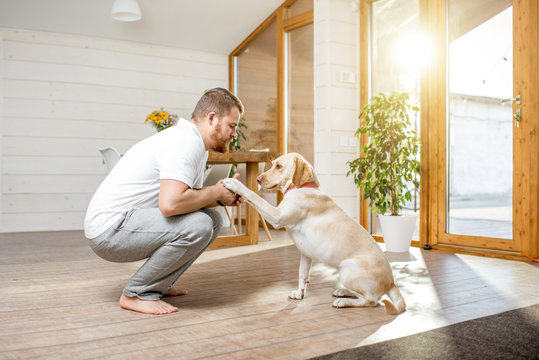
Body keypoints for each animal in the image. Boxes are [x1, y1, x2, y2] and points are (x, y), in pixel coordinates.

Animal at [223, 153, 404, 314]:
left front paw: (234, 183)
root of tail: (391, 283)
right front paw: (299, 293)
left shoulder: (277, 216)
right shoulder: (305, 253)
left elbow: (255, 196)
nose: (258, 179)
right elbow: (302, 274)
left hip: (347, 269)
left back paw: (343, 302)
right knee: (364, 295)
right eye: (273, 164)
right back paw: (343, 292)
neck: (302, 188)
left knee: (372, 301)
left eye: (279, 166)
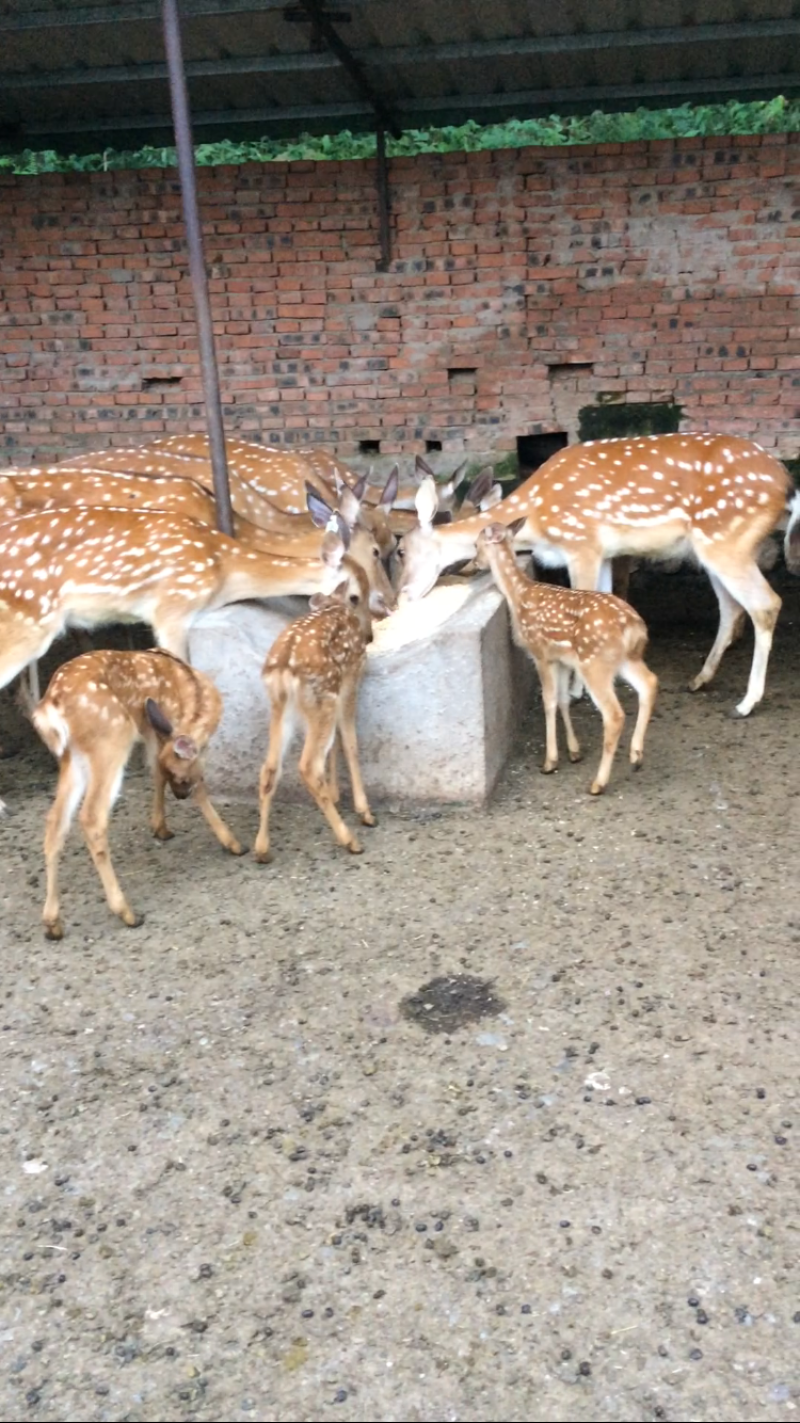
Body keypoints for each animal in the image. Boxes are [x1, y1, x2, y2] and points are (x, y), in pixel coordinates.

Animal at [29, 648, 243, 939]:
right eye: (183, 777)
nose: (180, 795)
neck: (193, 690)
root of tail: (50, 706)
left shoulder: (153, 732)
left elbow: (155, 771)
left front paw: (161, 828)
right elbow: (192, 785)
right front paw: (233, 843)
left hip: (72, 757)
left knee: (55, 821)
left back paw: (53, 924)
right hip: (111, 740)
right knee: (91, 817)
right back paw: (128, 913)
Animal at [253, 522, 388, 864]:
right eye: (357, 597)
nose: (368, 637)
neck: (334, 605)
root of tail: (284, 668)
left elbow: (339, 742)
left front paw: (338, 794)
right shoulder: (350, 680)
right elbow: (351, 742)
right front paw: (364, 810)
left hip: (282, 708)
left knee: (269, 768)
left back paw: (262, 849)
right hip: (320, 699)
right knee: (308, 766)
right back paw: (350, 839)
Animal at [398, 433, 795, 718]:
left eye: (401, 549)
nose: (401, 597)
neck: (537, 517)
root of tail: (788, 485)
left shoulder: (581, 544)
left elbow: (582, 604)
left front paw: (576, 692)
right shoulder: (603, 554)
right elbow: (601, 598)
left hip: (725, 539)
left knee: (766, 603)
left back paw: (746, 703)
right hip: (712, 548)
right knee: (732, 607)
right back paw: (700, 680)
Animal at [476, 520, 659, 795]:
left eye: (476, 543)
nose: (475, 561)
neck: (518, 594)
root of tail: (634, 626)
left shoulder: (540, 653)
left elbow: (549, 701)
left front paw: (550, 761)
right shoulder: (561, 659)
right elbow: (562, 700)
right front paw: (574, 751)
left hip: (595, 662)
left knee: (614, 715)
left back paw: (598, 783)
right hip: (626, 658)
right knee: (649, 682)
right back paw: (636, 757)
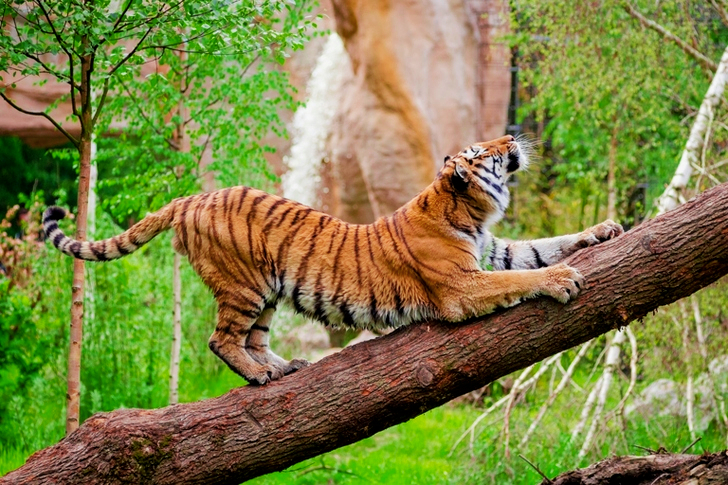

──────

● **Task details**: The required output is the lines from the one containing "left hip: (347, 269)" through the end of the data, printed exactly, with no pictures.

● **Result for this exercise**:
left hip: (347, 269)
left back paw: (343, 302)
right knee: (364, 295)
right eye: (273, 164)
right back paw: (343, 292)
neck: (302, 188)
left knee: (372, 301)
left eye: (279, 166)
Body keypoints for each animal in the image. Boxes are [x1, y1, x2, y2] and points are (x, y), in pixel coordinates.

Animal at [29, 648, 243, 939]:
right eye: (183, 777)
nose: (180, 795)
neck: (193, 690)
root of tail: (50, 706)
left shoulder: (153, 732)
left elbow: (155, 771)
left front paw: (161, 828)
right elbow: (192, 785)
right front paw: (233, 843)
left hip: (72, 757)
left knee: (55, 821)
left back paw: (53, 924)
right hip: (111, 740)
right knee: (91, 817)
right back paw: (128, 913)
Animal at [253, 522, 388, 864]:
right eye: (357, 597)
nose: (368, 637)
neck: (334, 605)
root of tail: (284, 668)
left elbow: (339, 742)
left front paw: (338, 794)
right shoulder: (350, 680)
right elbow: (351, 742)
right front paw: (364, 810)
left hip: (282, 708)
left knee: (269, 768)
left back paw: (262, 849)
right hip: (320, 699)
right knee: (308, 766)
right back paw: (350, 839)
Animal at [398, 433, 795, 718]:
left eye: (401, 549)
nose: (401, 597)
neck: (537, 517)
root of tail: (788, 485)
left shoulder: (581, 544)
left elbow: (582, 604)
left front paw: (576, 692)
right shoulder: (603, 554)
right elbow: (601, 598)
left hip: (725, 539)
left knee: (766, 603)
left back paw: (746, 703)
right hip: (712, 548)
right knee: (732, 607)
right back paw: (700, 680)
Animal at [476, 520, 659, 795]:
left eye: (476, 543)
nose: (475, 561)
neck: (518, 594)
root of tail: (634, 626)
left shoulder: (540, 653)
left elbow: (549, 701)
left front paw: (550, 761)
right shoulder: (561, 659)
right elbow: (562, 700)
right front paw: (574, 751)
left hip: (595, 662)
left knee: (614, 715)
left back paw: (598, 783)
right hip: (626, 658)
right knee: (649, 682)
right back paw: (636, 757)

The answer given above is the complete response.